Ubico directed a personalista regime in which all government actions required his personal approval and all officials took their orders directly from the chief executive. Those in remote regions received authorizations via telegraph. Military officers held key government positions, and his Progressive Party controlled all aspects of government and the legislature, conducting two plebiscites that reelected Ubico without opposition.

Ubico's regime used harsh methods to maintain internal order. Security forces kept a watchful eye on the populace, and political opposition was ruthlessly suppressed. The government controlled the only radio stations and carefully monitored the press. The only facilities to receive external news reports were housed in the National Palace.

Ubico sought to revive agriculture by promoting the cultivation of unused land and to integrate the Indians into the mainstream of the national economy by drawing them from subsistence agriculture into commercial farming. The Vagrancy Law of 1934 abolished debt peonage and substituted a labor obligation to the state, under which all citizens who did not cultivate their own plot of land of a minimum size were considered vagrant unless they were employed for a minimum of 150 days per year. While this constituted the first change in the rural labor system since colonial days, the requirement was long enough to supply labor for the harvesting and planting of export crops. Ubico sought to promote crop diversification, and the highway system enabled an expansion in food production by opening new areas to cultivation and linking once remote regions to the national market.

Ubico sought to promote Guatemalan dominance in Central America, conducting a diplomatic rivalry with his counterpart in El Salvador and seeking to reassert Guatemalan claims to British Honduras (Belize). Ubico maneuvered carefully to influence domestic politics in Nicaragua and Honduras. While his efforts were initially directed toward promoting the rise of the Liberal Party in neighboring nations, he later sought to promote stability in the isthmus through rapprochement with the incumbent regimes of the other Central American countries. Although this was a time-honored policy, it produced rumors of a so-called Dictators League during the late 1930s and early 1940s. The Belize question also resulted in an acrimonious and protracted dispute with Great Britain.

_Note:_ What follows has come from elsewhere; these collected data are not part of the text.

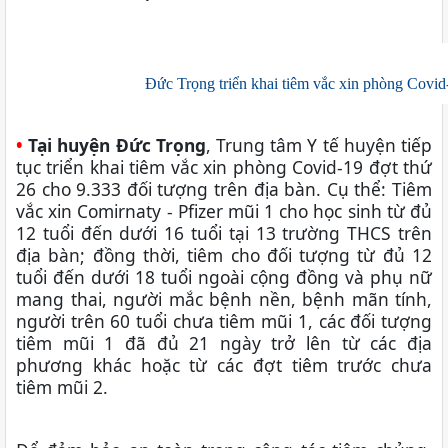
Đức Trọng triển khai tiêm vắc xin phòng Covid-
•
Tại huyện Đức Trọng
, Trung tâm Y tế huyện tiếp
tục triển khai tiêm vắc xin phòng Covid-19 đợt thứ
26 cho 9.333 đối tượng trên địa bàn. Cụ thể: Tiêm
vắc xin Comirnaty - Pfizer mũi 1 cho học sinh từ đủ
12 tuổi đến dưới 16 tuổi tại 13 trường THCS trên
địa bàn; đồng thời, tiêm cho đối tượng từ đủ 12
tuổi đến dưới 18 tuổi ngoài cộng đồng và phụ nữ
mang thai, người mắc bệnh nền, bệnh mãn tính,
người trên 60 tuổi chưa tiêm mũi 1, các đối tượng
tiêm mũi 1 đã đủ 21 ngày trở lên từ các địa
phương khác hoặc từ các đợt tiêm trước chưa
tiêm mũi 2.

The advent of World War II proved particularly trying, given the importance of the large German community that constituted a significant part of the Guatemalan economy. Until the mid-1930s most Guatemalan coffee was sold on the Hamburg market. Though attracted by German investment and the strong centrist policies of national socialism, Ubico remained a staunch nationalist, rejecting outside influence. Ubico supported the United States as soon as it became involved in World War II, despite his dispute with England regarding Belize, and he supplied agricultural products, such as quinine, to the United States to offset the loss of Asian sources.

The Ubico regime was overthrown in 1944 by a revolt led by students, junior military officers, and disgruntled members of the urban middle class who felt his policies favored the landowners. Ubico went into exile to the United States, where he died.

See alsoDebt Peonage; Guatemala; World War II.

BIBLIOGRAPHY

Kenneth J. Grieb, "The Guatemalan Military and the Revolution of 1944," The Americas 32, no. 4 (1976): 524-543.

Kenneth J. Grieb, Guatemalan Caudillo: The Regime of Jorge Ubico, Guatemala, 1931–1944 (1979).

Chester Lloyd Jones, Guatemala: Past and Present (1940).

Carlos Samayoa Chinchilla, El dictador y yo (1967).

Additional Bibliography

Dosal, Paul J., and Oscar Guillermo Peláez Almengor. Jorge Ubico (1931–1944): Dictadura, economía y "La tacita de plata." Guatemala: Ediciones CEUR-USAC, 1996.

León Aragón, Oscar de. Caída de un régimen: Jorge Ubico—Federico Ponce: 20 de octubre de 1944. Guatemala: FLACSO, 1995.